We are not equipped to assess possible practical obstacles and burdens (Hargrove 1999) of implementing a caged refuge for moth species like the major pests of corn or cotton. But we have seen fruit crops grown in Taiwan inside large netted enclosures for the purpose of keeping insect pests off. Such technology could perhaps be used for a refuge cage in some contexts. The potential for reducing refuge size relative to that required for open refuges might offset the burden of maintaining cages, and of course open refuges may simply not be an option if resistance is not strongly recessive.

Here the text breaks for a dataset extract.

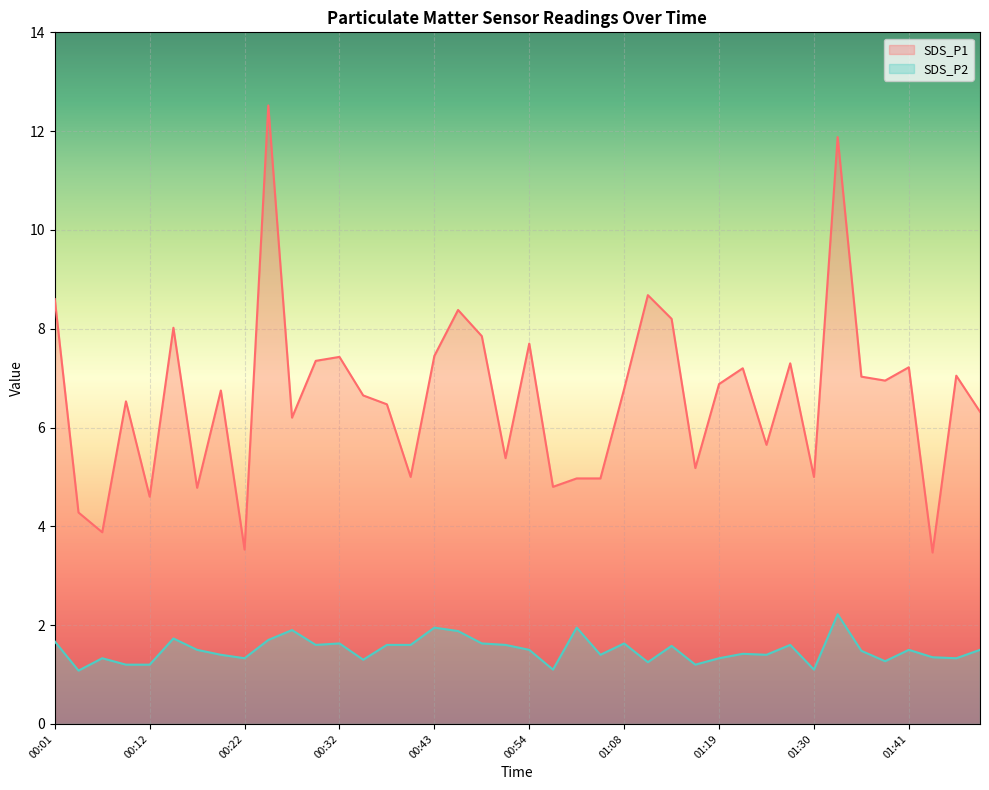

Which label corresponds to the smallest value in the chart?

00:04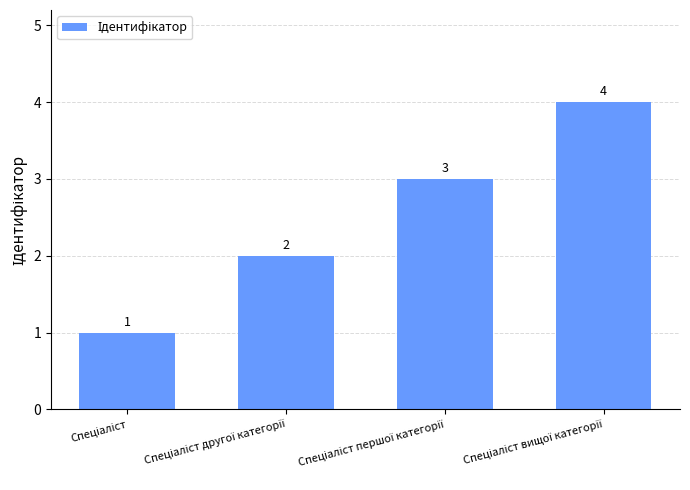

Count the values in the range 2 to 4.

3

We remark parenthetically that remoteness of a refuge cannot necessarily substitute for a cage as a means of refuge isolation. Spatial effects create an additional layer of complexity whose consequences are not simple to predict. But we can say that any spatial gradient provides a spectrum of conditions, and if any point on that spectrum promotes resistance development, a resulting local development of resistance could potentially serve as the nucleus for its spread throughout the habitat.

Finally, we note that although we have described the screened refuge technique in the context of insects on genetically modified insecticidal crops, the formulation is sufficiently abstract that it could be applied to a variety of other situations where the development of resistance to toxins in a sexually reproducing species is to be averted: even to weed control with a herbicide if both pollen and seeds are dispersed widely relative to refuge size and spacing.